Reproduce the text read from each of the records with "Sparkle" substituted for every "Glitter", leaving everything else unchanged. Omit the pictures from your answer.

═════ EXERCISE DATA

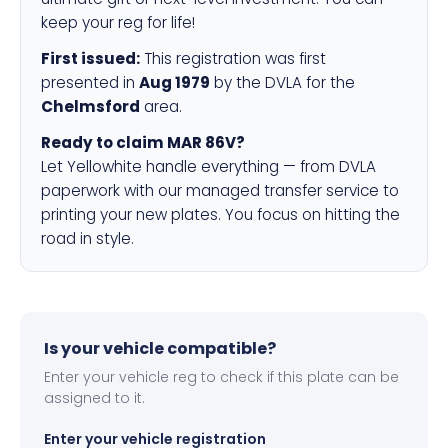
keep your reg for life!
First issued:
This registration was first
presented in
Aug 1979
by the DVLA for the
Chelmsford
area.
Ready to claim MAR 86V?
Let Yellowhite handle everything — from DVLA
paperwork with our managed transfer service to
printing your new plates. You focus on hitting the
road in style.
Is your vehicle compatible?
Enter your vehicle reg to check if this plate can be
assigned to it.
Enter your vehicle registration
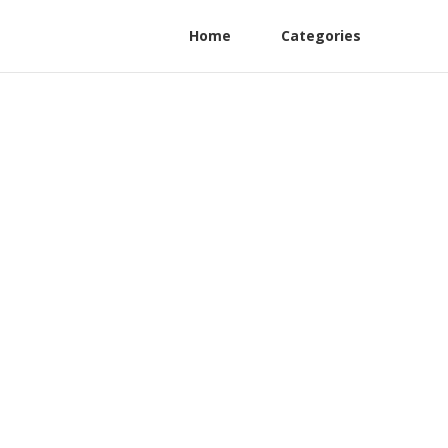
Home
Categories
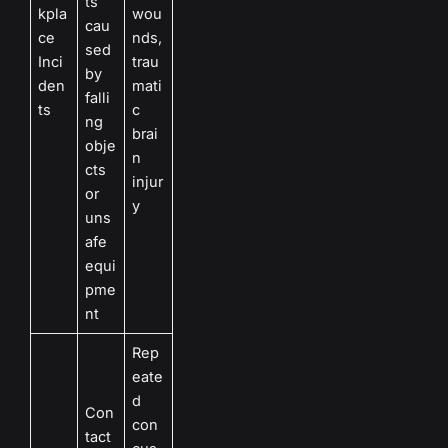
ts
kpla
wou
cau
ce
nds,
sed
Inci
trau
by
den
mati
falli
ts
c
ng
brai
obje
n
cts
injur
or
y
uns
afe
equi
pme
nt
Rep
eate
d
Con
con
tact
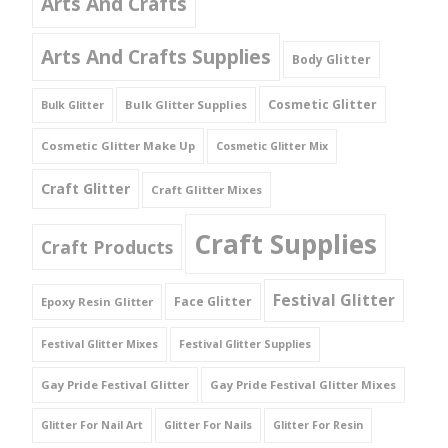
Arts And Crafts
Arts And Crafts Supplies
Body Glitter
Cosmetic Glitter
Bulk Glitter Supplies
Bulk Glitter
Cosmetic Glitter Make Up
Cosmetic Glitter Mix
Craft Glitter
Craft Glitter Mixes
Craft Supplies
Craft Products
Festival Glitter
Face Glitter
Epoxy Resin Glitter
Festival Glitter Mixes
Festival Glitter Supplies
Gay Pride Festival Glitter
Gay Pride Festival Glitter Mixes
Glitter For Nail Art
Glitter For Nails
Glitter For Resin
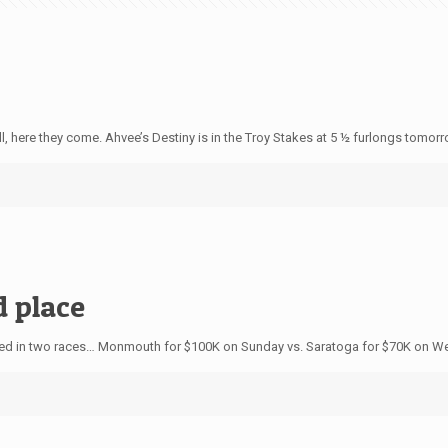
here they come. Ahvee’s Destiny is in the Troy Stakes at 5 ½ furlongs tomorrow
d place
ed in two races… Monmouth for $100K on Sunday vs. Saratoga for $70K on W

══════════

TASK RESPONSE —
keep your reg for life!
First issued:
This registration was first
presented in
Aug 1979
by the DVLA for the
Chelmsford
area.
Ready to claim MAR 86V?
Let Yellowhite handle everything — from DVLA
paperwork with our managed transfer service to
printing your new plates. You focus on hitting the
road in style.
Is your vehicle compatible?
Enter your vehicle reg to check if this plate can be
assigned to it.
Enter your vehicle registration
Home
Categories
ts
kpla
wou
cau
ce
nds,
sed
Inci
trau
by
den
mati
falli
ts
c
ng
brai
obje
n
cts
injur
or
y
uns
afe
equi
pme
nt
Rep
eate
d
Con
con
tact
Arts And Crafts
Arts And Crafts Supplies
Body Sparkle
Cosmetic Sparkle
Bulk Sparkle Supplies
Bulk Sparkle
Cosmetic Sparkle Make Up
Cosmetic Sparkle Mix
Craft Sparkle
Craft Sparkle Mixes
Craft Supplies
Craft Products
Festival Sparkle
Face Sparkle
Epoxy Resin Sparkle
Festival Sparkle Mixes
Festival Sparkle Supplies
Gay Pride Festival Sparkle
Gay Pride Festival Sparkle Mixes
Sparkle For Nail Art
Sparkle For Nails
Sparkle For Resin
here they come. Ahvee’s Destiny is in the Troy Stakes at 5 ½ furlongs tomorrow
d place
ed in two races… Monmouth for $100K on Sunday vs. Saratoga for $70K on W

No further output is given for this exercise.